Factors, such as workload or architecture design, are not differnet between the processors. This is critical as if the architecture is different then bandwidth of the two processors can be different. Given the problem these are assumed to be the same and are not factored in the decission. Additionally, cost and power are not considered which can impact the decission making.

This leaves us only with the comparision of performance, for which the Performance Equation was used. When comparing the latency between the processors the speedup of processor B was **1.2x**, for which the conclusion based on just performance processor B is a better choice.

With a \(s\) factor of 3.5 the memory performance increases to 50% of the new latency or \(CPU_{time}\). Using absolute execution times, Amdahl’s law is in terms of \(L_{new}\), the execution time after an improvement; \(L_{memory}\), the execution time affected by the improvement; \(s\), how many times faster the improved part runs, or its speedup; and \(L_{unaffected}\), the execution time unaffected by the improvement. In these terms, Amdahl’s Law states that: \[{L_{new}=\frac{L_{memory}}{s} + L_{unaffected}}\] If we assume that \(L_{new} = 100\) then based on the given that the new memory latency is 50%, then that would imply that \(L_{unaffected} = 50\). Using these numbers in the Amdahl’s law we get the following: \[{100=\frac{L_{memory}}{3.5} + 50}\] Solving for \(L_{memory}\) would result in it being 175. This will then give us a total \(L_{old} = 175 + 50 = 224\). Now we can calculate the percentage that \(L_{memory}\) is of the original latency: \(\frac{175}{225} * 100 = \textbf{77.77}\%\)
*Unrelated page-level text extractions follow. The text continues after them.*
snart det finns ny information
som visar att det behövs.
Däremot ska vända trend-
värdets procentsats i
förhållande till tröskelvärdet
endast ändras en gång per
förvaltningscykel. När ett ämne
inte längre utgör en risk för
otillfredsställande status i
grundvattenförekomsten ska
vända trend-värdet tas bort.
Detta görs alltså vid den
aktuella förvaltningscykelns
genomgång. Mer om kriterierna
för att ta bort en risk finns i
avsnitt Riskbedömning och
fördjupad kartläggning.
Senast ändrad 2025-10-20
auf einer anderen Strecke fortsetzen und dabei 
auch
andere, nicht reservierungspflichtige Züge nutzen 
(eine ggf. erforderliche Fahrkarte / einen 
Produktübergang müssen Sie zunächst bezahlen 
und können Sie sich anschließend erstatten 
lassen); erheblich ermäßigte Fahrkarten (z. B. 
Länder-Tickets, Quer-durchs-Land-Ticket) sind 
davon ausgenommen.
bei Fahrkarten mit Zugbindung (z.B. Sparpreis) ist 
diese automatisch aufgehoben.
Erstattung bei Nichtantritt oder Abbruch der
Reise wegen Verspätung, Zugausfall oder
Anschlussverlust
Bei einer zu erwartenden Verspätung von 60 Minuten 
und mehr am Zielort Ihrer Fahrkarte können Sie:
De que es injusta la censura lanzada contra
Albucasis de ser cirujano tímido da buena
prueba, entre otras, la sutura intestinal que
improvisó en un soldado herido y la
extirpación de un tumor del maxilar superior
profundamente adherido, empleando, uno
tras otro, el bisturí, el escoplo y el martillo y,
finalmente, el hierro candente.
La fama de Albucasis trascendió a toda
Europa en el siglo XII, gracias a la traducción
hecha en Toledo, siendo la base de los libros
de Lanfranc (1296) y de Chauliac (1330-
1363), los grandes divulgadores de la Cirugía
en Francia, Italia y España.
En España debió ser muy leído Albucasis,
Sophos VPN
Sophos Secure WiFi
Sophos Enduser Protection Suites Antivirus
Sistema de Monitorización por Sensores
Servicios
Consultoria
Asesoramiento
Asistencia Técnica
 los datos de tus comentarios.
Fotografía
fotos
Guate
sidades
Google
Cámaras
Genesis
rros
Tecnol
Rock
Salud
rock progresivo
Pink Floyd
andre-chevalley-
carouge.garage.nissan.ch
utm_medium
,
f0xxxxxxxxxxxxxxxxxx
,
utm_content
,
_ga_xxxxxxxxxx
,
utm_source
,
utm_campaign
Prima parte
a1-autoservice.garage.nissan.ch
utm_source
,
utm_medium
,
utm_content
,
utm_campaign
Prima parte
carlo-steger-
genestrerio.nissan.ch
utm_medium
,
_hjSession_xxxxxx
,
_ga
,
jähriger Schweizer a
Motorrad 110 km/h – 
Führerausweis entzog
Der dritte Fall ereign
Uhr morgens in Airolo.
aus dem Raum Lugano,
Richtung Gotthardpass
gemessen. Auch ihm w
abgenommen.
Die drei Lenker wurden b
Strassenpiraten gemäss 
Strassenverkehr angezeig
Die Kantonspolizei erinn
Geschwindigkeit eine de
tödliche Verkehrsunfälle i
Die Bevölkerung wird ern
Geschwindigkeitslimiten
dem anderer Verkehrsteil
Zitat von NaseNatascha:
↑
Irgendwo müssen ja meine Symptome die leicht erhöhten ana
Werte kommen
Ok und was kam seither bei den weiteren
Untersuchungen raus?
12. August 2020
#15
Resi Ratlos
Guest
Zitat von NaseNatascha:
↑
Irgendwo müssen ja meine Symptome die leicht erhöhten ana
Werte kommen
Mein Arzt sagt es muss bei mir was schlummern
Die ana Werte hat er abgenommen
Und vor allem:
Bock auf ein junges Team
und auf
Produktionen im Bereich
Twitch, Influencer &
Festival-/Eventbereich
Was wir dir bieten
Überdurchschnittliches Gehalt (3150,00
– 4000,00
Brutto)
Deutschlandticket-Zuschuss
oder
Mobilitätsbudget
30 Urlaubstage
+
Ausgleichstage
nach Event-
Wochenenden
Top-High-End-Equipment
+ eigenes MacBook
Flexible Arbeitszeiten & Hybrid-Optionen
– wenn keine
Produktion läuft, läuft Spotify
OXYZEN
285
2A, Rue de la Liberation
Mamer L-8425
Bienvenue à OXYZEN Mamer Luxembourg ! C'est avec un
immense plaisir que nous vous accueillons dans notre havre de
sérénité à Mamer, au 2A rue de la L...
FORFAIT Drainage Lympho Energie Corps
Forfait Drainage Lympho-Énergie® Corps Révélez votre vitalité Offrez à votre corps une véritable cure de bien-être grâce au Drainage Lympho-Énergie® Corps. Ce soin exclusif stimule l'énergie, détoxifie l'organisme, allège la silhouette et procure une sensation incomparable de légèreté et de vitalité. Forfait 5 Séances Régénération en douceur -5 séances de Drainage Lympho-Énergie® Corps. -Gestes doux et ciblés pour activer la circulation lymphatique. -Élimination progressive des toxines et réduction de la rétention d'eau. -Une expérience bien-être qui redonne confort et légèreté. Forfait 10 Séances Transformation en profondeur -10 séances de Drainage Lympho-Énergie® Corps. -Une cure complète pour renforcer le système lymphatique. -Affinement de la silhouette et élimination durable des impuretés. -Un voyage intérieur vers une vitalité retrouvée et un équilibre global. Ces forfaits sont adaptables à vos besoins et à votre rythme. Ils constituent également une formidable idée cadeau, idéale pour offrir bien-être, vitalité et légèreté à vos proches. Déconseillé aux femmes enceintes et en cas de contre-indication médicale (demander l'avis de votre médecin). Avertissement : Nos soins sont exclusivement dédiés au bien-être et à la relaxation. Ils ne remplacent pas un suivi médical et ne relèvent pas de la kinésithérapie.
Calculate the Speed up of having a dual-core using Amdahl’s law for parallel processors.

\[Speedup = \frac{1}{\frac{x}{p}+(1-x)}\]

Where \(x\) is % of the program that can be parallized, which is 60% and \(p\) the number of processors. This provides use with a \(Speedup = \frac{1}{\frac{.6}{2} + .4} = \textbf{1.42886}\).

The \(frequency\) represents a \(\frac{1}{1.42886} = \textbf{.7}\) (70%) of the original. This means we can reduce the frequency by **30%** to maintain the same performance.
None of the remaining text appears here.